*** Opening of Extracted text ***

Anon Y Mous wrote:
> I hate running GNOME in OpenSolaris on old hardware anyway. It 
> uses up a lot of RAM and system resources if you don't have 
> something powerful like a monster Nvidia card with it's own 
> GPU and 1/4 to 1/2 of a gig of RAM to power it. I liked how 
> CDE was made available as an alternative light-weight desktop 
> in Solaris Express, however CDE can't be used in OpenSolaris
> because it is proprietary closed source software owned by the 
> open group.
> 
> XFCE 2 had a theme that looked almost exactly the way that CDE
> looked in Solaris 8, 9, and 10. So what do you guys say. XFCE
>  with this CDE theme as a replacement for CDE in OpenSolaris?
> 
> If GNOME ever gives Solaris the shaft, we can always rely on 
> our Solaris CDE-look-a-like XFCE theme as it is more in line
> with what traditional old-school UNIX administrators want on 
> their Solaris box anyway.

This is interesting to hear.  As GNOME 3.0 moves towards making
more and more use of OpenGL, there is an increasing need to support
a lighter desktop for Sun Ray environments, environments where people
want to use the desktop over high latency networks, to support
older hardware that doesn't work with OpenGL, etc.  XFCE might be a
good option.

One issue to consider, though, is accessibility.  It is really
important to Sun to provide an accessible desktop.  So, how do the
more lightweight desktop environments stack up in terms of
accessibility?  XFCE uses GTK+ based widgets, so that probably gives
some accessibility for free.  That said, you typically don't get
a fully accessible program without some additional work.

*** Close of Extracted text ***
*** Opening of Exercise data ***

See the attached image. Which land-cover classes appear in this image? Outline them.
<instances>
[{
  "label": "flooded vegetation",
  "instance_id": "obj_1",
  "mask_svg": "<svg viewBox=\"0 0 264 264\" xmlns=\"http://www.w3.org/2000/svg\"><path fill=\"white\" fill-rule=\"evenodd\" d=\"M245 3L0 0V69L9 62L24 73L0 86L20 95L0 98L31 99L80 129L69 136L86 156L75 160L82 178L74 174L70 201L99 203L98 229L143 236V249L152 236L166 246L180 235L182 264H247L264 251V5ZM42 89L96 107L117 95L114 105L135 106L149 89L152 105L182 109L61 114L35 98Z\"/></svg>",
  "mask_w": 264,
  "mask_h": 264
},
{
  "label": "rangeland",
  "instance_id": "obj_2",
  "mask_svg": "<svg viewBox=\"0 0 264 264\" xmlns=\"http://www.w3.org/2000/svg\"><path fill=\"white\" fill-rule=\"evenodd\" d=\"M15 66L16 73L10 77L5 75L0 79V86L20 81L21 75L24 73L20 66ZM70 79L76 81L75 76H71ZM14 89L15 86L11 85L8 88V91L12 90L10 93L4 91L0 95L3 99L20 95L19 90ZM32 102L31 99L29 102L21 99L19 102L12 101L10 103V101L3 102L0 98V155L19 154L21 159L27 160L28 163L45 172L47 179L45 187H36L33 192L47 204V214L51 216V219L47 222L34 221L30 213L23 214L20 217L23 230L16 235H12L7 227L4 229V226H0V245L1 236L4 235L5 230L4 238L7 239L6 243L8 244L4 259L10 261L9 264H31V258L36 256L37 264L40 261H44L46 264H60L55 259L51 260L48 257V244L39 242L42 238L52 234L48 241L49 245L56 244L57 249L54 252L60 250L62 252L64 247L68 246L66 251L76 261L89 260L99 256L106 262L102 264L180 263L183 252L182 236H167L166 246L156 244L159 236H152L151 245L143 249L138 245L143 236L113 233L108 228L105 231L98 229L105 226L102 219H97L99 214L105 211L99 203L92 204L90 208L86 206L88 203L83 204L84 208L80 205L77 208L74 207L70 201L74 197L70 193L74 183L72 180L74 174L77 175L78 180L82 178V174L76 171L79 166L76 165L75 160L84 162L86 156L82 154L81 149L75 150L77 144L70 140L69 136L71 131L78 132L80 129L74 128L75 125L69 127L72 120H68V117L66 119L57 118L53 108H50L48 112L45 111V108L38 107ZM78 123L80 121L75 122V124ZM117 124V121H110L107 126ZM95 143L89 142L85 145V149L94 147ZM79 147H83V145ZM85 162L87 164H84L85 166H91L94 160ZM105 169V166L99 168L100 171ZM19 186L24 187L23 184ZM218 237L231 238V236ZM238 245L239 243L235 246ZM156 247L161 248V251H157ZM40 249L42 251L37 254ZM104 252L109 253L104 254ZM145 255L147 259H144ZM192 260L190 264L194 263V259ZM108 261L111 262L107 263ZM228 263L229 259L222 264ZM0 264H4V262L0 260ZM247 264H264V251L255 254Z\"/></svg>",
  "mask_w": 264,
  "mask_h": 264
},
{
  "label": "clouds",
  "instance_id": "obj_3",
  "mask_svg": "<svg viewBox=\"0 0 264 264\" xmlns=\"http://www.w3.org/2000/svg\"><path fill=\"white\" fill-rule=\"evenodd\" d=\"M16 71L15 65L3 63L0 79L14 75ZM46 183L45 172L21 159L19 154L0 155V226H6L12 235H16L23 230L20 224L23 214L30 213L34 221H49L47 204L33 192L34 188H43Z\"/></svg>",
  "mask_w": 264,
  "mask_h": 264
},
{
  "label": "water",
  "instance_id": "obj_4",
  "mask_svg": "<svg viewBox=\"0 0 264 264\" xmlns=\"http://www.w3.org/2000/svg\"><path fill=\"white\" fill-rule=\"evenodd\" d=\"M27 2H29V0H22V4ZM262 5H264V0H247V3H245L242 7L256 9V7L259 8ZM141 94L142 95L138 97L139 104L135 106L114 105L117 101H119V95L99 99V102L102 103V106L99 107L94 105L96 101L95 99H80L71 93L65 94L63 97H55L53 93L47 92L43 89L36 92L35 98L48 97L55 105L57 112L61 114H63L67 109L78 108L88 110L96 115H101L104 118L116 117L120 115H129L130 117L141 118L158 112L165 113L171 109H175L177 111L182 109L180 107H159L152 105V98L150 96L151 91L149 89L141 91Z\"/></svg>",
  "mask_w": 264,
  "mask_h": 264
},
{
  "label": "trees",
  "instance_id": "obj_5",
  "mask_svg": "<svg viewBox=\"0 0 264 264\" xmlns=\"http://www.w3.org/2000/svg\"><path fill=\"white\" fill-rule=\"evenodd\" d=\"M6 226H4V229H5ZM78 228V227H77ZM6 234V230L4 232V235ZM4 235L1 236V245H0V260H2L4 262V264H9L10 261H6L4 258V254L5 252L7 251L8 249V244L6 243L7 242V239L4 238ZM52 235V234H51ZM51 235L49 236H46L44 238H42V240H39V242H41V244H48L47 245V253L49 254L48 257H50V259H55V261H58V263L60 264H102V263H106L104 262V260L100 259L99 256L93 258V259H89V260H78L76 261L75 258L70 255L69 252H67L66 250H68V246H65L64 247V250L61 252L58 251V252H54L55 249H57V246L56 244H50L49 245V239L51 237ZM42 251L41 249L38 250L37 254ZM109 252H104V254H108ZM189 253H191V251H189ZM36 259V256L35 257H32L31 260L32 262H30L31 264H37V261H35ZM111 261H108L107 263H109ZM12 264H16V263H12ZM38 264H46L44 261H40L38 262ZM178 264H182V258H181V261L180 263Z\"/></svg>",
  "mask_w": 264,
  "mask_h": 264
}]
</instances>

*** Close of Exercise data ***

▶ What to do: Give a continuation of the reply about lighter desktops for OpenSolaris, starting right after its final sentence. The entries have no role in anything asked here.

▶ Task response:
I remember some of the biggest issues about getting the GNOME
desktop working with accessibility was ensuring that users had
reasonable key navigability, so they could navigate to the GNOME
panel via Ctrl-Alt-Shift and then use the various applets via
the arrow keys and the Return key, etc.  Since many applets were
designed to be very visual focused, making them accessible is
sometimes a challenge.  Also, the GNOME desktop allows you to
configure it so that AT programs (like GOK or orca) are launched
automatically for a given user.

If there is an interest in the OpenSolaris community to help
analyze which lightweight desktops offer the best accessibility, then
that would be very helpful towards getting one integrated.  It would be
good, for example, to start reporting any bugs found upstream so we can
start the process of working with the upstream communities on this.

Maybe someone should make the XFCE packages available and ping the
accessibility-discuss at opensolaris.org mailing list to see if we could
get help doing an accessibility evaluation?